*AUFGABENSTELLUNG:* Gib bitte den gesamten Text aus dem Material Zeile für Zeile unverändert wieder. Lass dabei die Zeilen in eckigen Klammern weg.

━━━━━ DAS MATERIAL ━━━━━

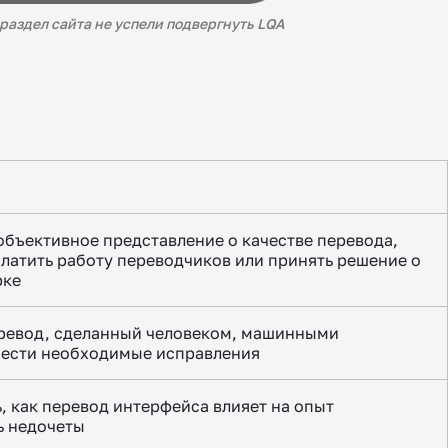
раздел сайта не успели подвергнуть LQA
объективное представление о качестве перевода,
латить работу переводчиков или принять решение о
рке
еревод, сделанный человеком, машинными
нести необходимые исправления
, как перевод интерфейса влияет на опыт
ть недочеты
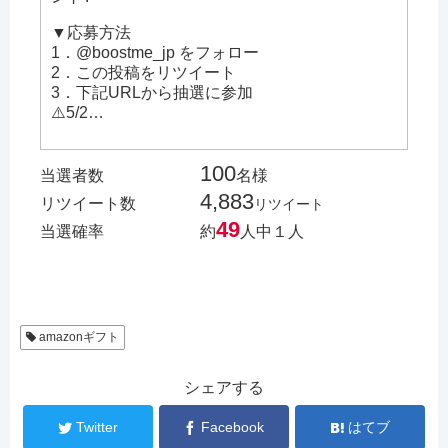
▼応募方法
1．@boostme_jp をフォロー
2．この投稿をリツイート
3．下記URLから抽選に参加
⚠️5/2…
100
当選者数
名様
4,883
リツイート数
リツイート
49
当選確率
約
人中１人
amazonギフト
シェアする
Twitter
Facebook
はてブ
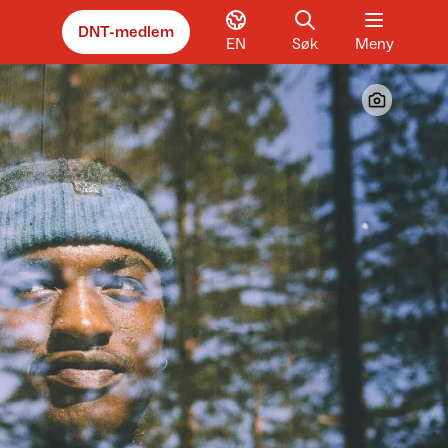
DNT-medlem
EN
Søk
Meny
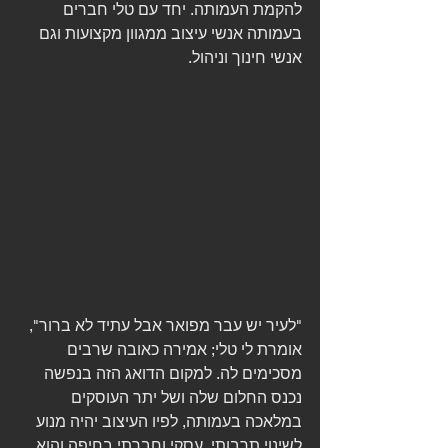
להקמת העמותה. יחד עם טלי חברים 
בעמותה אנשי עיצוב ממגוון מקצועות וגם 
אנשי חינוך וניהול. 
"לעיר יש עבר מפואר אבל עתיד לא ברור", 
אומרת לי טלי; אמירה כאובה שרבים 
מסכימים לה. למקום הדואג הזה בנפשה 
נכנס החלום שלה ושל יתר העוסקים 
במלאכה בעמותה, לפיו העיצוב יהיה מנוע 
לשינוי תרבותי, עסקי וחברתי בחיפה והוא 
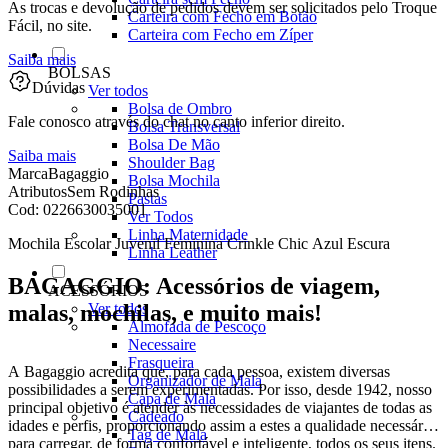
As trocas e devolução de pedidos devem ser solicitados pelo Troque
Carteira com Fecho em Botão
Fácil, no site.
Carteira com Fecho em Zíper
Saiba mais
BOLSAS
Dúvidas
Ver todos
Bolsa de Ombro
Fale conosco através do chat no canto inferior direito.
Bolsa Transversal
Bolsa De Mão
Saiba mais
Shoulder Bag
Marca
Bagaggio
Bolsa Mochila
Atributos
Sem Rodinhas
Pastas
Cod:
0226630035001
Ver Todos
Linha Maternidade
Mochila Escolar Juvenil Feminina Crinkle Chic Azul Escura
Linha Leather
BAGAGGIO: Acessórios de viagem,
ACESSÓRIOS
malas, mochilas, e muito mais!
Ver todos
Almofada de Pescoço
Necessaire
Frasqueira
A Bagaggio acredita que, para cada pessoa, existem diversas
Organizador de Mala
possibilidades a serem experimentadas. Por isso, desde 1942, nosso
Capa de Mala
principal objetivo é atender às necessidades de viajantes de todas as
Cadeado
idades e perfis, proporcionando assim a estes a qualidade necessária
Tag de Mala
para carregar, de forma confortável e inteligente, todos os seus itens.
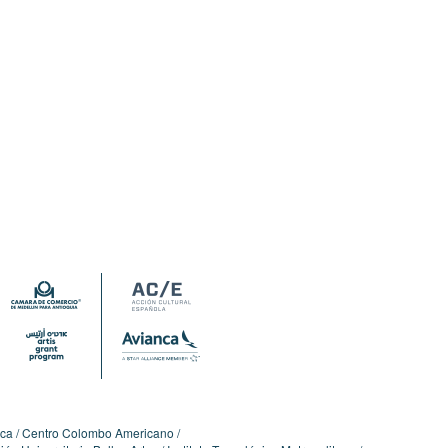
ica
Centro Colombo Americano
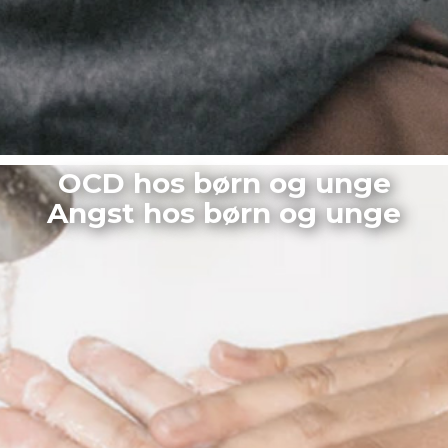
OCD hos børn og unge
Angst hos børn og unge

━━━━━

*LÖSUNG DER AUFGABE:*
раздел сайта не успели подвергнуть LQA
объективное представление о качестве перевода,
латить работу переводчиков или принять решение о
рке
еревод, сделанный человеком, машинными
нести необходимые исправления
, как перевод интерфейса влияет на опыт
ть недочеты
▼応募方法
1．@boostme_jp をフォロー
2．この投稿をリツイート
3．下記URLから抽選に参加
⚠️5/2…
100
当選者数
名様
4,883
リツイート数
リツイート
49
当選確率
約
人中１人
amazonギフト
シェアする
Twitter
Facebook
はてブ
DNT-medlem
EN
Søk
Meny
להקמת העמותה. יחד עם טלי חברים 
בעמותה אנשי עיצוב ממגוון מקצועות וגם 
אנשי חינוך וניהול. 
"לעיר יש עבר מפואר אבל עתיד לא ברור", 
אומרת לי טלי; אמירה כאובה שרבים 
מסכימים לה. למקום הדואג הזה בנפשה 
נכנס החלום שלה ושל יתר העוסקים 
במלאכה בעמותה, לפיו העיצוב יהיה מנוע 
לשינוי תרבותי, עסקי וחברתי בחיפה והוא 
As trocas e devolução de pedidos devem ser solicitados pelo Troque
Carteira com Fecho em Botão
Fácil, no site.
Carteira com Fecho em Zíper
Saiba mais
BOLSAS
Dúvidas
Ver todos
Bolsa de Ombro
Fale conosco através do chat no canto inferior direito.
Bolsa Transversal
Bolsa De Mão
Saiba mais
Shoulder Bag
Marca
Bagaggio
Bolsa Mochila
Atributos
Sem Rodinhas
Pastas
Cod:
0226630035001
Ver Todos
Linha Maternidade
Mochila Escolar Juvenil Feminina Crinkle Chic Azul Escura
Linha Leather
BAGAGGIO: Acessórios de viagem,
ACESSÓRIOS
malas, mochilas, e muito mais!
Ver todos
Almofada de Pescoço
Necessaire
Frasqueira
A Bagaggio acredita que, para cada pessoa, existem diversas
Organizador de Mala
possibilidades a serem experimentadas. Por isso, desde 1942, nosso
Capa de Mala
principal objetivo é atender às necessidades de viajantes de todas as
Cadeado
idades e perfis, proporcionando assim a estes a qualidade necessária
Tag de Mala
para carregar, de forma confortável e inteligente, todos os seus itens.
ica
Centro Colombo Americano
OCD hos børn og unge
Angst hos børn og unge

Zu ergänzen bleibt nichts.